I am questioning the results on the Ant for symmetry reasons:
To me these two changed morphologies are essentially equal up to a rotational symmetry and the fitness function is also invariant to this symmetry. So I expect that each run of the static network would be bad at one of the mophologies and not all the time at the same.

__ Clarity__: The paper is well understandable.
line 142 and following: I think h is the set {A,B,C,D}, should be explicitly stated
I was not sure whether the Ant was trained on all morphologies. I found it in the text, but maybe this could be more prominent. Some sentences suggest that there is an "adapation" to the other mophologies, but the policy always "adapts" to the current situation, but all of them are seen during training.

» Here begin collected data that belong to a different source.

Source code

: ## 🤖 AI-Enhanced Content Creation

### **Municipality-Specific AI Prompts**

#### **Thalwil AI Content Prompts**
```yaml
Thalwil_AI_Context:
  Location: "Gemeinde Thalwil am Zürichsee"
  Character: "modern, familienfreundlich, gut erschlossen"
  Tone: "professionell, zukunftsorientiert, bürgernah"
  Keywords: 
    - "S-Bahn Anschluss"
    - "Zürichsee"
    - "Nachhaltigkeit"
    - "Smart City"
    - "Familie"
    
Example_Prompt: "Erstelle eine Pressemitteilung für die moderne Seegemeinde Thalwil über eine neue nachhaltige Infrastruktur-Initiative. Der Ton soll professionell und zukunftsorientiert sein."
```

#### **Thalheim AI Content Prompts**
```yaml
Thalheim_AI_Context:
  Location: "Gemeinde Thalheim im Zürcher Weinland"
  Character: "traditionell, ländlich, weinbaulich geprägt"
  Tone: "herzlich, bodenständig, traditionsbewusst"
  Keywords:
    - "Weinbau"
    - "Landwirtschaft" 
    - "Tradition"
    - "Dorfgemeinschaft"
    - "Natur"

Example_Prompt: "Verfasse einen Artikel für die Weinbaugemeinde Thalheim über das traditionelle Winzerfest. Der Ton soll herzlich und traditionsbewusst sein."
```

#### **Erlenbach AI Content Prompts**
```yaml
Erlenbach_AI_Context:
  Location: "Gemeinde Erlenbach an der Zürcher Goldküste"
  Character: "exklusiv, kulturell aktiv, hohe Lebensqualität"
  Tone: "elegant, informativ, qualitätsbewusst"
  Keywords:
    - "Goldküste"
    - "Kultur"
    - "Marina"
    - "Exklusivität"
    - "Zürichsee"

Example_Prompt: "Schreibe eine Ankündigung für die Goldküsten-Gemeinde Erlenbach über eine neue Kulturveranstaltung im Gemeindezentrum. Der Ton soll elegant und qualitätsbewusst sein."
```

__ Relation to Prior Work__: The relation to prior work is well done.
A more general hebbian learning rules are described in this paper:
Zappacosta S, Mannella F, Mirolli M, Baldassarre G (2018) General differential Hebbian learning: Capturing temporal relations between events in neural networks and the brain. PLOS Computational Biology 14(8): e1006227
which would give you more than 4 parameters to tune.
Along the lines of differential Hebbian Learning this paper
Der, R., Martius, G. Novel plasticity rule can explain the development of sensorimotor intelligence. Proceedings of the National Academy of Sciences, 112(45):E6224-E6232, 2015
is also relevant, as it shows how a learning rule can generate a variety of coordinated behavior even without optimizing it for the morphology or specializing it for each neuron.

__ Reproducibility__: Yes

__ Additional Feedback__: The code is provided, however exact call-commands with the parameters used was not provided.
Fig 4: it looks more like 100-200 steps to converge
The color codes in the figures are hard to read/distinghuish
*** UPDATE AFTER REBUTTAL ***
thanks for the clarifications. I suggest to include the results that you obtained by leaving out morphologies at training time in the final version.